Прежде чем опыт показал, или знание человеческого сердца позволило людям предвидеть неизбежные злоупотребления такой конституции, она должна была казаться тем более превосходной, чем больше те, кому было поручено заботиться о ее сохранении, сами были в ней заинтересованы; ибо магистратура и права, связанные с ней, основываясь исключительно на фундаментальных законах, магистраты перестали бы быть законными, как только эти законы перестали бы существовать; народ больше не был бы обязан им повиноваться; и поскольку не магистраты, а законы существенны для бытия Государства, члены его восстановили бы право на свою естественную свободу.
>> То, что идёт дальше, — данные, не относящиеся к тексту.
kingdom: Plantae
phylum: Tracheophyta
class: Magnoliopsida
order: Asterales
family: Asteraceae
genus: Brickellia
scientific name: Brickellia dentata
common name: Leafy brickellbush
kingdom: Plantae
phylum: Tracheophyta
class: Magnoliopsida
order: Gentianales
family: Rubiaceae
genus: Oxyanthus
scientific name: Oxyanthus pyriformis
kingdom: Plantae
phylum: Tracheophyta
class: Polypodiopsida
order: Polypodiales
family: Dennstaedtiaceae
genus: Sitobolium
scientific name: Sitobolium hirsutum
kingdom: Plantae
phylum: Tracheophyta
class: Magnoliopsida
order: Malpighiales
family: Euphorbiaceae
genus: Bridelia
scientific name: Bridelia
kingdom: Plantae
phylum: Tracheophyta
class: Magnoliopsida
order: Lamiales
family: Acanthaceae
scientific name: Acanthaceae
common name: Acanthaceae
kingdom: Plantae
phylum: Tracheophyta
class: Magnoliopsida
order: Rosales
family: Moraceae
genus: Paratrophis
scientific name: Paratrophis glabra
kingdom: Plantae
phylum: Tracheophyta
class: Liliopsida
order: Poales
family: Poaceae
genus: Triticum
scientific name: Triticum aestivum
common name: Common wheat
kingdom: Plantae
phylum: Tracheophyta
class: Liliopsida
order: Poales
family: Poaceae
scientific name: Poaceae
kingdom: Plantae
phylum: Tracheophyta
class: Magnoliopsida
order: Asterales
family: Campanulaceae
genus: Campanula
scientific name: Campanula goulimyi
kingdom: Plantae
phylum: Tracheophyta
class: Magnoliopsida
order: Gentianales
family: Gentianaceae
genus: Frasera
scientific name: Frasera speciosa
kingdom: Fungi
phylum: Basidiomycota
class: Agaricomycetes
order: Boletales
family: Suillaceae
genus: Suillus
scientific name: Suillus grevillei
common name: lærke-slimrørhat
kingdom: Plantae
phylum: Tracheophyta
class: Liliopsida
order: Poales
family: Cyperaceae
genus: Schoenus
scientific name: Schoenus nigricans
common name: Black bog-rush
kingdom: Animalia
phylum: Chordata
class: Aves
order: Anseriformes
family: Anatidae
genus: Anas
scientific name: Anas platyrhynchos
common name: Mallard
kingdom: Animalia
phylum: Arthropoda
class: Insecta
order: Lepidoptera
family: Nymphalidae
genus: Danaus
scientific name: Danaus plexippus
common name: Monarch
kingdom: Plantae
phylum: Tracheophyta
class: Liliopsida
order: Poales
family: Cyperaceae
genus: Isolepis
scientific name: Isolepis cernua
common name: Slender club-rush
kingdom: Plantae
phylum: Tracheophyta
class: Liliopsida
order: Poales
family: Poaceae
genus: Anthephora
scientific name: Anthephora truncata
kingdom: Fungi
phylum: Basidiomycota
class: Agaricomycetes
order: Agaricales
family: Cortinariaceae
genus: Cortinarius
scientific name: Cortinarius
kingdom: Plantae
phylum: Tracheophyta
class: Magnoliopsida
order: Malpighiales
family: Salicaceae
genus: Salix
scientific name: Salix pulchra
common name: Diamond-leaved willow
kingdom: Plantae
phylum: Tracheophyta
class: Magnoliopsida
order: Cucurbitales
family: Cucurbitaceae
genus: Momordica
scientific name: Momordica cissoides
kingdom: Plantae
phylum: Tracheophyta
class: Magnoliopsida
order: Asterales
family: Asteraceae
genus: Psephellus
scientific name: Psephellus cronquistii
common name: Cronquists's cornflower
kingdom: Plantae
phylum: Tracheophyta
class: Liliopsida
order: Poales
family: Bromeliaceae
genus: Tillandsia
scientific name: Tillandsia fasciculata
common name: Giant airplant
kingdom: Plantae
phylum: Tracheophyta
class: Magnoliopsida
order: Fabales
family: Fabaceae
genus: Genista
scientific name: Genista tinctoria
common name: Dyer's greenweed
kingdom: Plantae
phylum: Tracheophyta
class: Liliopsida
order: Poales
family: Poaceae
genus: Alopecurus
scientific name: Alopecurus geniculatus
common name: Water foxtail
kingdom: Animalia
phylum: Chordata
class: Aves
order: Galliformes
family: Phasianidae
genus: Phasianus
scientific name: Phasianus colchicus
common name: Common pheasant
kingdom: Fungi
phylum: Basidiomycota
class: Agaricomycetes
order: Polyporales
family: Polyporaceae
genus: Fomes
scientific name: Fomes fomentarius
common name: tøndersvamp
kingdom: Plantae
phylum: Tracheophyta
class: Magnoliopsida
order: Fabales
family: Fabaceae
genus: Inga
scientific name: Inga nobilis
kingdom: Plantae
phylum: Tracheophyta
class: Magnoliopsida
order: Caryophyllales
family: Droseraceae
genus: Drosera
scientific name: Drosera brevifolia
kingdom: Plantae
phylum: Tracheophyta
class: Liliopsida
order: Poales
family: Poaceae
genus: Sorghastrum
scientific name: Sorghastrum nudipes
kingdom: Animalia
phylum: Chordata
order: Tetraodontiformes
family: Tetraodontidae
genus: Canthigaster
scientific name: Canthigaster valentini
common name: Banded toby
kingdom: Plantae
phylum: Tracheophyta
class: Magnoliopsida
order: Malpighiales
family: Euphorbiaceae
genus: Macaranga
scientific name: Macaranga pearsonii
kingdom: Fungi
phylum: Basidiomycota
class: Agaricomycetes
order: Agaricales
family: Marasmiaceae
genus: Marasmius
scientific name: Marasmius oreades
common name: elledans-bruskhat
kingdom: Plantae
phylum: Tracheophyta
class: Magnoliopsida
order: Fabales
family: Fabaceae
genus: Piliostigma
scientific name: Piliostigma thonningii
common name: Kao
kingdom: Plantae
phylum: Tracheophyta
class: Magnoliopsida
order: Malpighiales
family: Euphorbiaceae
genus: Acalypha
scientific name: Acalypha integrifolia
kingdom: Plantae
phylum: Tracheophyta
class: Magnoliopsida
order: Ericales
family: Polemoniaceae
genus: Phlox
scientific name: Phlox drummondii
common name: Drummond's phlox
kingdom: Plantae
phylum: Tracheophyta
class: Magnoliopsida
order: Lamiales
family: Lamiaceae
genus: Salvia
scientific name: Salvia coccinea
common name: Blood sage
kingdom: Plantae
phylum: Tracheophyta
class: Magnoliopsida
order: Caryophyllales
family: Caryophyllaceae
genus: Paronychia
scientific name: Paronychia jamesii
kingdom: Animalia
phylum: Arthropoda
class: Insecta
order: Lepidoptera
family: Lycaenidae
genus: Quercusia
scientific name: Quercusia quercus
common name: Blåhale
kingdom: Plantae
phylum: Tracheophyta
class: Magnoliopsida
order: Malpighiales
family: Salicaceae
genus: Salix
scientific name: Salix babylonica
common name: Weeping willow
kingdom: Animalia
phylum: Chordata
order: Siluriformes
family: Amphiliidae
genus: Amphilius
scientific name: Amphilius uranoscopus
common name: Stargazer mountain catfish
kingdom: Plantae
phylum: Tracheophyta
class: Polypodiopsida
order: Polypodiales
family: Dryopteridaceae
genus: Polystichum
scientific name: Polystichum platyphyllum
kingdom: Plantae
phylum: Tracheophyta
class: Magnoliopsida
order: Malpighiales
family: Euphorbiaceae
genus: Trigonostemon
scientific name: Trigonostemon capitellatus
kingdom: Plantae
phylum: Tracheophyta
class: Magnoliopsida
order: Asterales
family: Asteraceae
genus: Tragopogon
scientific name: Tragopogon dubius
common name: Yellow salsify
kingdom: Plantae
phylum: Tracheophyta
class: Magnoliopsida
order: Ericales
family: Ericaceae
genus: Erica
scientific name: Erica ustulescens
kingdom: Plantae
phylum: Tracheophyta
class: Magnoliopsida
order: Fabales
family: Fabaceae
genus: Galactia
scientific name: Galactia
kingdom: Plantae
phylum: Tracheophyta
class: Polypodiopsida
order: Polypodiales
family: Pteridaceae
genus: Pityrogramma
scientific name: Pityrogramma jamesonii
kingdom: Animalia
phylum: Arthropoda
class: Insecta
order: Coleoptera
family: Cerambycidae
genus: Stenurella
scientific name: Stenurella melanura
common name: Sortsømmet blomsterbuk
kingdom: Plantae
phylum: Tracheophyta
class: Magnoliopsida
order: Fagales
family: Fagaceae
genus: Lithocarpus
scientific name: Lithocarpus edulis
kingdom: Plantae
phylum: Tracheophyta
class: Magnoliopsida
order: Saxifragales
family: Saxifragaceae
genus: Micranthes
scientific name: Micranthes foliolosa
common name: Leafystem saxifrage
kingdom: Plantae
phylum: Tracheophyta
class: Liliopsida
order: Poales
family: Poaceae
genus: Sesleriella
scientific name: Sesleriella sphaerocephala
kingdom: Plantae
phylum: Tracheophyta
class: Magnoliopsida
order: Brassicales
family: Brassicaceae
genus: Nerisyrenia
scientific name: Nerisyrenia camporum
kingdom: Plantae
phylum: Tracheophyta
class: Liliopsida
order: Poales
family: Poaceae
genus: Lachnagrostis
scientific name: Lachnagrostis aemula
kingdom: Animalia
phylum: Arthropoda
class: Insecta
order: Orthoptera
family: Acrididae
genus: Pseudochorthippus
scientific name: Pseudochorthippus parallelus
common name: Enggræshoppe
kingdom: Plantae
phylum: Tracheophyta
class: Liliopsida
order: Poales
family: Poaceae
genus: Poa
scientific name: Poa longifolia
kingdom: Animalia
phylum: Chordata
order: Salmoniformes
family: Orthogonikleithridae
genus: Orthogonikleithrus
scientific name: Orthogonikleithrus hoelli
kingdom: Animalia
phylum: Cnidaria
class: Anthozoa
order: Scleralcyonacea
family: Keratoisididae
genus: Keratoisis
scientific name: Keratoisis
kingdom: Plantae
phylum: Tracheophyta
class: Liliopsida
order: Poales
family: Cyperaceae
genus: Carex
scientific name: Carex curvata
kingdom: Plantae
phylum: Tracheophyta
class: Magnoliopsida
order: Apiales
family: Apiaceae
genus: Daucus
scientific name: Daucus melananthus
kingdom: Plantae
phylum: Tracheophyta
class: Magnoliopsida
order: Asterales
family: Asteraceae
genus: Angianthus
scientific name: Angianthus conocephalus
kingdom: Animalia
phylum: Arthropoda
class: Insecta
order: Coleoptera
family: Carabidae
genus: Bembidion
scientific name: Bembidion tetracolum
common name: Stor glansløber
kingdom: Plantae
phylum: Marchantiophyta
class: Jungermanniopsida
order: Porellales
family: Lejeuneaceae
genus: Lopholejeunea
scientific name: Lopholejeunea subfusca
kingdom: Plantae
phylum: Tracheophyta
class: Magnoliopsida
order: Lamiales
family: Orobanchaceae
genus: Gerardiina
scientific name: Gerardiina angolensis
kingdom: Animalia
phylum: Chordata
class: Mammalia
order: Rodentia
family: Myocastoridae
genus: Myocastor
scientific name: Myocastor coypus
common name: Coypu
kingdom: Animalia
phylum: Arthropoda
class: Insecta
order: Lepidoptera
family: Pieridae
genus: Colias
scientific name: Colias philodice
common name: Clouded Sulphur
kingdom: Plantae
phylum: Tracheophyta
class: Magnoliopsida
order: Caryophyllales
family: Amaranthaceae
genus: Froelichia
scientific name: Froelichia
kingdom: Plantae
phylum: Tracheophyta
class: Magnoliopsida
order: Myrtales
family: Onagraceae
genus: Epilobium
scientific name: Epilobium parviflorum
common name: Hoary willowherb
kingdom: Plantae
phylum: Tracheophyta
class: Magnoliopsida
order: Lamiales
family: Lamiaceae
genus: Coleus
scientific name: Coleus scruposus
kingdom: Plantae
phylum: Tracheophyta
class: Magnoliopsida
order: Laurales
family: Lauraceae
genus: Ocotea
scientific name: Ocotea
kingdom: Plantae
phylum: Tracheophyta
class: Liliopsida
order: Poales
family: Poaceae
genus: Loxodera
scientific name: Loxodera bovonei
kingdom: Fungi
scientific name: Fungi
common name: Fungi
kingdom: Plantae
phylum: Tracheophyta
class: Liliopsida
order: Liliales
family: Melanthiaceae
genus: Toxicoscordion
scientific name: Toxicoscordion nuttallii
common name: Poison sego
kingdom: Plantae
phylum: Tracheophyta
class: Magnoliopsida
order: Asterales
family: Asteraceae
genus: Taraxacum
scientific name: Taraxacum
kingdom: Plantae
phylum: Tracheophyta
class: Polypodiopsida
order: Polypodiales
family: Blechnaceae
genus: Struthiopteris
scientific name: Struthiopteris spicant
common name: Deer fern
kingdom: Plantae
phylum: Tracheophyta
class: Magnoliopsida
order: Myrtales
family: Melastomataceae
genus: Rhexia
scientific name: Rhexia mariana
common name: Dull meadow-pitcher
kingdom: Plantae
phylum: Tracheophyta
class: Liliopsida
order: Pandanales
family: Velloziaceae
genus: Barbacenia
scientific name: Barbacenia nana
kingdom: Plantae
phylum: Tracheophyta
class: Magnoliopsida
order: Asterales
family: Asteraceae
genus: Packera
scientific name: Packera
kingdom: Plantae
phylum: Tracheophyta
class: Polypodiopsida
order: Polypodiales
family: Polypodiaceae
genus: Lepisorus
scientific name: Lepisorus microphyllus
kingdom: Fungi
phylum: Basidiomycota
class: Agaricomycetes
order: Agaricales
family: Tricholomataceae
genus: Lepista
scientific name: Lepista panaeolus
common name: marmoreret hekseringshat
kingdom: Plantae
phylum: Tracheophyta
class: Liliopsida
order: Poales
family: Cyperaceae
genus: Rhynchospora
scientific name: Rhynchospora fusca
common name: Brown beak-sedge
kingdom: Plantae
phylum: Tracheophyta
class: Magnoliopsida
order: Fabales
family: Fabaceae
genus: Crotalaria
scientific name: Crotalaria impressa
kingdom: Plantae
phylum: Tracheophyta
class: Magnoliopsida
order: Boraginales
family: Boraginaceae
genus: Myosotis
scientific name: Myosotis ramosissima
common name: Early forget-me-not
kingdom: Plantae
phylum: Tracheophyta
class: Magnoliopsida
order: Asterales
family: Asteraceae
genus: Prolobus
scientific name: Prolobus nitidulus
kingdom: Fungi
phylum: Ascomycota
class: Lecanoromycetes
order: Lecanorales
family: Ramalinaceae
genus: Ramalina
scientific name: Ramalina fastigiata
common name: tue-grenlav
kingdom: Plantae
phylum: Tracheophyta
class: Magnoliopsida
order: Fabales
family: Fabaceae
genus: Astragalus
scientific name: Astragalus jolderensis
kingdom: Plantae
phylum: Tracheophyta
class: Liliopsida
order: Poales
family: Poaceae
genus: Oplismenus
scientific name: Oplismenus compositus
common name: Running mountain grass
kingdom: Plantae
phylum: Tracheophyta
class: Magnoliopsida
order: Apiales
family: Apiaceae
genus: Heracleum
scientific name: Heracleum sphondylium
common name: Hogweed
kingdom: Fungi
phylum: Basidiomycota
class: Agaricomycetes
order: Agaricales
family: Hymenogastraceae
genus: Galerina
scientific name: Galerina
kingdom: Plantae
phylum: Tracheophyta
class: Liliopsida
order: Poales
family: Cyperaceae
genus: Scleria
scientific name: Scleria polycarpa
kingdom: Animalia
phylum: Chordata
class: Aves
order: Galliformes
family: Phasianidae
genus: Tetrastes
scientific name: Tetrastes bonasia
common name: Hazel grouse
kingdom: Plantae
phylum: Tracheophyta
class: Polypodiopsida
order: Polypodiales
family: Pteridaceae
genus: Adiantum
Если мы поразмышляем с хоть малейшим вниманием на эту тему, мы найдем новые аргументы, подтверждающие эту истину, и убедимся из самой природы контракта, что он не может быть безотзывным: ибо, если бы не было высшей власти, способной обеспечить верность договаривающихся сторон или заставить их выполнять свои взаимные обязательства, стороны были бы единственными судьями в своем собственном деле, и каждый всегда имел бы право расторгнуть контракт, как только обнаружил бы, что другая сторона нарушила его условия или что они больше не соответствуют его удобству. Именно на этом принципе, возможно, может быть основано право отречения. Теперь, если, как здесь, мы рассматриваем только то, что есть человеческого в этом институте, несомненно, что если магистрат, который имеет всю власть в своих руках и присваивает себе все преимущества контракта, тем не менее имеет право отказаться от своей власти, народ, который страдает за все ошибки своего вождя, должен иметь гораздо лучшее право отказаться от своей зависимости. Но ужасные и бесчисленные ссоры и беспорядки, которые неизбежно возникли бы из такой опасной привилегии, показывают, больше чем что-либо другое, как сильно человеческие правительства нуждались в более прочной основе, чем просто разум, и как целесообразно было для общественного спокойствия, чтобы божественная воля вмешалась, чтобы наделить суверенную власть священным и неприкосновенным характером, который мог бы лишить подданных рокового права распоряжаться ею. Если бы мир не получил от религии никаких других преимуществ, этого было бы достаточно, чтобы наложить на людей обязанность принимать и культивировать ее, со всеми злоупотреблениями, поскольку это было средством спасения большего количества крови, чем когда-либо пролил фанатизм. Но давайте следовать нити нашей гипотезы.